Eh bien nos officiels devraient réfléchir un peu… Si on dit "Mohammed VI est roi, Jettou n’est que Premier ministre", là oui, ça marche. En Espagne, il serait plus juste de dire "Zapatero est Premier ministre, Juan Carlos n’est que roi". En fait, Juan Carlos est un auxiliaire diplomatique de son propre Premier ministre. Un auxiliaire prestigieux et important, certes. Au point que c’est lui qui était parti voir Bush, quand il avait fallu calmer la tension avec les états-Unis après le retrait des troupes espagnoles en Irak. Mais cette visite-là n’avait valeur que de signal. à Crawford, Texas, Juan Carlos et Sofia se sont contentés de faire le tour du ranch présidentiel en 4x4. Bush et Zapatero, eux, ne se sont toujours pas adressé la parole, et encore moins dit leurs quatre vérités en face.

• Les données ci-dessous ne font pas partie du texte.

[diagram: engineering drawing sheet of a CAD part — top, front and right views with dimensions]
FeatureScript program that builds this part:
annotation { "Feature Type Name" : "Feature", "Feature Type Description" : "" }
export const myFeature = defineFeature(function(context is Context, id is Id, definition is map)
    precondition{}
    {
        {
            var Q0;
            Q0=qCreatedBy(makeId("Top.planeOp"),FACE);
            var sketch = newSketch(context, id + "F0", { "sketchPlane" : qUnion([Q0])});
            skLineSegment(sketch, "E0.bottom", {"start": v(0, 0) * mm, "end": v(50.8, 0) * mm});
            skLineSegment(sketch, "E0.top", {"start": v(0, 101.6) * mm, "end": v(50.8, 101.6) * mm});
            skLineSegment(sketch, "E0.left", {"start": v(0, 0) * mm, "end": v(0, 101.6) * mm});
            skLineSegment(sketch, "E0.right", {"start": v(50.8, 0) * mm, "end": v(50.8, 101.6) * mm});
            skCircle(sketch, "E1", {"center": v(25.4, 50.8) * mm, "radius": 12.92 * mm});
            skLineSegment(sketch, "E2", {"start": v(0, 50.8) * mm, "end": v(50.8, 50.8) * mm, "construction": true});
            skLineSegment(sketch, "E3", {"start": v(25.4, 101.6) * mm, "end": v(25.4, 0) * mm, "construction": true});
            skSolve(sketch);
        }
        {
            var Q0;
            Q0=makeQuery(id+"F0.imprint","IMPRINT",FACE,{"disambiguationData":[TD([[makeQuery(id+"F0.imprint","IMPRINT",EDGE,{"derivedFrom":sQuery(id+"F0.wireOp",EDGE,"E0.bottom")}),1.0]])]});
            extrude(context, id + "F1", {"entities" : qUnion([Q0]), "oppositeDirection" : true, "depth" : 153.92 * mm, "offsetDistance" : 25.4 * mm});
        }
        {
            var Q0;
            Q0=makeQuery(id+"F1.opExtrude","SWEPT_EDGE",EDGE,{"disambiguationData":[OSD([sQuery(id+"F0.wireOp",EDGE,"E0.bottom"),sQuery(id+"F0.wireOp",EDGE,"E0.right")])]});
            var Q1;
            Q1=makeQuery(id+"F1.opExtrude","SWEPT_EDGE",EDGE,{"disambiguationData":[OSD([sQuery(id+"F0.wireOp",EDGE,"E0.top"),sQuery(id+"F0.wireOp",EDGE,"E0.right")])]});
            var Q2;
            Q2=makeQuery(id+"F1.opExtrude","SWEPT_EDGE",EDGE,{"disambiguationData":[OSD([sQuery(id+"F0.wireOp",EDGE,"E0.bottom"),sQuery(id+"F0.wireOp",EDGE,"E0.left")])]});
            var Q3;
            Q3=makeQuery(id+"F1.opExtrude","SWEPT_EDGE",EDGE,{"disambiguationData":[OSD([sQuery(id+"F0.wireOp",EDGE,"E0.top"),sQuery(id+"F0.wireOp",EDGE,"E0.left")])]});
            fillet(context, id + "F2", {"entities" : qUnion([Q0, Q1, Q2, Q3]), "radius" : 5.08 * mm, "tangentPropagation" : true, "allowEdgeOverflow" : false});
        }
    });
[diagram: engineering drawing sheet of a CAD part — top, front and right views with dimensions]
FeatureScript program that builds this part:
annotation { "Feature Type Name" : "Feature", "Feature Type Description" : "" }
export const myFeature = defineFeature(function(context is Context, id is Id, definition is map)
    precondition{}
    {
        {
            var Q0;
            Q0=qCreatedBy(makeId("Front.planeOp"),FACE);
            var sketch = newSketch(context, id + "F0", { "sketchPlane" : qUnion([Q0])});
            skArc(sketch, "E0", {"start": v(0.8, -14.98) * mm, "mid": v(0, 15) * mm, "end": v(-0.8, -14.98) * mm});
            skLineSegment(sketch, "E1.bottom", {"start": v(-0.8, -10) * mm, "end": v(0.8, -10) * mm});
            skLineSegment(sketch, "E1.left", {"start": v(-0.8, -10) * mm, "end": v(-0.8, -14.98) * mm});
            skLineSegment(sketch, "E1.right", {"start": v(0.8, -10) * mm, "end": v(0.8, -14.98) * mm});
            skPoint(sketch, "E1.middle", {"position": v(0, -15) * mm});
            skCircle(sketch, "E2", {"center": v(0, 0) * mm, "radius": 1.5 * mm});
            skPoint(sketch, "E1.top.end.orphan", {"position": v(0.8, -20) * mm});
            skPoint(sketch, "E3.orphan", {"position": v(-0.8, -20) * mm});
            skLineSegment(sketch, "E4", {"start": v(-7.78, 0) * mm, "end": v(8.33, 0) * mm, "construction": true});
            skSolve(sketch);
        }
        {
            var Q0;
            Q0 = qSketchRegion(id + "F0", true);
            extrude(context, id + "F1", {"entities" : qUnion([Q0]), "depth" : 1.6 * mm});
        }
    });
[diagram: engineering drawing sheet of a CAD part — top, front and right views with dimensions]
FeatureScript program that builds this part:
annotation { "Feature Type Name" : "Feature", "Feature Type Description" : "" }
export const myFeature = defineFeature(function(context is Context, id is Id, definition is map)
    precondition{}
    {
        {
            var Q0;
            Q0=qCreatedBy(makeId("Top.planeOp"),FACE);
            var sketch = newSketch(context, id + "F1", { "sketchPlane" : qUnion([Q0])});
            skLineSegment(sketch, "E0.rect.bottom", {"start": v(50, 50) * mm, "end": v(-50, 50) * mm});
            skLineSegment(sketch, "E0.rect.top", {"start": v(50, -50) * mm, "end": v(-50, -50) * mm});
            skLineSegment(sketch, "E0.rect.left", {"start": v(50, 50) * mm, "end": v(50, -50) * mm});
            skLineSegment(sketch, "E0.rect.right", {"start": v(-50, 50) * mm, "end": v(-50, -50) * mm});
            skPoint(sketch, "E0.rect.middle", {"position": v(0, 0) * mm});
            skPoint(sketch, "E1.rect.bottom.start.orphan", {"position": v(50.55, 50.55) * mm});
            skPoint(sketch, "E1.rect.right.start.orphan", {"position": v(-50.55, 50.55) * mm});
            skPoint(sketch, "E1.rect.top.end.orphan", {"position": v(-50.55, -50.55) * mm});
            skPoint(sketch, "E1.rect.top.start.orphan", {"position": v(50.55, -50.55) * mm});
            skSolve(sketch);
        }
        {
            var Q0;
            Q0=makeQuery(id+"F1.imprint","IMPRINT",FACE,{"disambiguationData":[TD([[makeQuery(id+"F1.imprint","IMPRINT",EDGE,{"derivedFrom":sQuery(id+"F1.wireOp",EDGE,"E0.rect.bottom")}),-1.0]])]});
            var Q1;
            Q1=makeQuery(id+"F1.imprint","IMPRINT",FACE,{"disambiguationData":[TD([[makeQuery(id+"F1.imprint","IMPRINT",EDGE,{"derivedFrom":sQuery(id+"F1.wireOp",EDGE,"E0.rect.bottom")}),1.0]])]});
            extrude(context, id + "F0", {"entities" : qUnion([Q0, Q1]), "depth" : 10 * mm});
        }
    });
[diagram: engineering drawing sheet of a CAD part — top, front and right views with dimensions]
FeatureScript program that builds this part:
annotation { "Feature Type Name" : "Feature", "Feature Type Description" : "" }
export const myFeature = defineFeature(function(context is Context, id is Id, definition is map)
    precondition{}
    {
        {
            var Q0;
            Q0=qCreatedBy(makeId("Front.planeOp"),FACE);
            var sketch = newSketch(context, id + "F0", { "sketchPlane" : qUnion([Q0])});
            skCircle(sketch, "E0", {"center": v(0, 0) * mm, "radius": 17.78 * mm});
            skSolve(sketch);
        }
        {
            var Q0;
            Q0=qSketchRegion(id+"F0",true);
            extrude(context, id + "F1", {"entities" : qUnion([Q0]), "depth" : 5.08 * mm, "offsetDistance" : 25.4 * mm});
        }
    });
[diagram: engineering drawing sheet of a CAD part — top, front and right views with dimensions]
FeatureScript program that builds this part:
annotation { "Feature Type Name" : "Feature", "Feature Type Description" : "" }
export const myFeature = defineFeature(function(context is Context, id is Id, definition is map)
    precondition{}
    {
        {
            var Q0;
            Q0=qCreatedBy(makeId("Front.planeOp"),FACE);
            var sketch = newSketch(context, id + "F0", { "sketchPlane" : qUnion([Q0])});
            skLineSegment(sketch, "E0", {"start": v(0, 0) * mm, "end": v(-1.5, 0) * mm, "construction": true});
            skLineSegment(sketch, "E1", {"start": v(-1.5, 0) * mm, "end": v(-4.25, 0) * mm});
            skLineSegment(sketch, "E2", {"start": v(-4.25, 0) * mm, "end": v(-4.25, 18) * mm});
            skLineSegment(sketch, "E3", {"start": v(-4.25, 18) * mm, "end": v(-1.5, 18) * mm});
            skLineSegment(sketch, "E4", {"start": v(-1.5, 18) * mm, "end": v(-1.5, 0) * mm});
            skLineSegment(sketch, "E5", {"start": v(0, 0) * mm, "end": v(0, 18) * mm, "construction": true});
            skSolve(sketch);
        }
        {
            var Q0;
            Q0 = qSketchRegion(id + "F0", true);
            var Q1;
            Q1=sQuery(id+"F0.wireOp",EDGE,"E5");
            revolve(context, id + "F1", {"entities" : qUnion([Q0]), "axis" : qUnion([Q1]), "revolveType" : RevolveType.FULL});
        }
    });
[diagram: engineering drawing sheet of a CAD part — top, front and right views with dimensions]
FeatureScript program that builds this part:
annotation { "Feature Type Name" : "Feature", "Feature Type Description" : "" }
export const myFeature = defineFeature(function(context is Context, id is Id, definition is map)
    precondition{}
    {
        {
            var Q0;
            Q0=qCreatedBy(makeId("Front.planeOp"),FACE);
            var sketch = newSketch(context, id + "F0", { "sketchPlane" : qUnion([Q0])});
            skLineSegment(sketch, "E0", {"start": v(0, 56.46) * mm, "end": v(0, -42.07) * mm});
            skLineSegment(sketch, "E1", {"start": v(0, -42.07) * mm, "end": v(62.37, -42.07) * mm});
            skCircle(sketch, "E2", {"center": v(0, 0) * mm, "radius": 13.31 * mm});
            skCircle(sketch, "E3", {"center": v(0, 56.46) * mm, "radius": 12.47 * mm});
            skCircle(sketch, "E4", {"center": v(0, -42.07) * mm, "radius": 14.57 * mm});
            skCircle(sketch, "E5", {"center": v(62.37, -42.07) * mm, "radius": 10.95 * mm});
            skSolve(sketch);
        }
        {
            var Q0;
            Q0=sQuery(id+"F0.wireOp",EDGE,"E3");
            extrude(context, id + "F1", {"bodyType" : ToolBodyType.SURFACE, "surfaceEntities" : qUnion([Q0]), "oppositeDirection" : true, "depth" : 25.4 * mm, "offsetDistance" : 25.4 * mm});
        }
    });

Le jour où ça se fera, on pourra dire que l’Espagne et les états-Unis auront réglé leur différend. Pas avant.
En ce qui nous concerne, Zapatero a bien été reçu par Mohammed VI, et même très courtoisement. Mais aucun problème de fond (Sahara, drogue, immigration clandestine et j’en passe) n’a été sérieusement abordé. Encore moins, évidemment, avec Juan Carlos. De toute façon, il ne pourrait que lever les bras au ciel…
Ne crachons tout de même pas dans la soupe. La visite du roi d’Espagne est bonne à prendre pour le Maroc, c’est indéniable. Mais il ne faut pas surestimer son importance non plus. Le faste et le protocole, c’est bien. La franchise et l’efficacité, c'est mieux.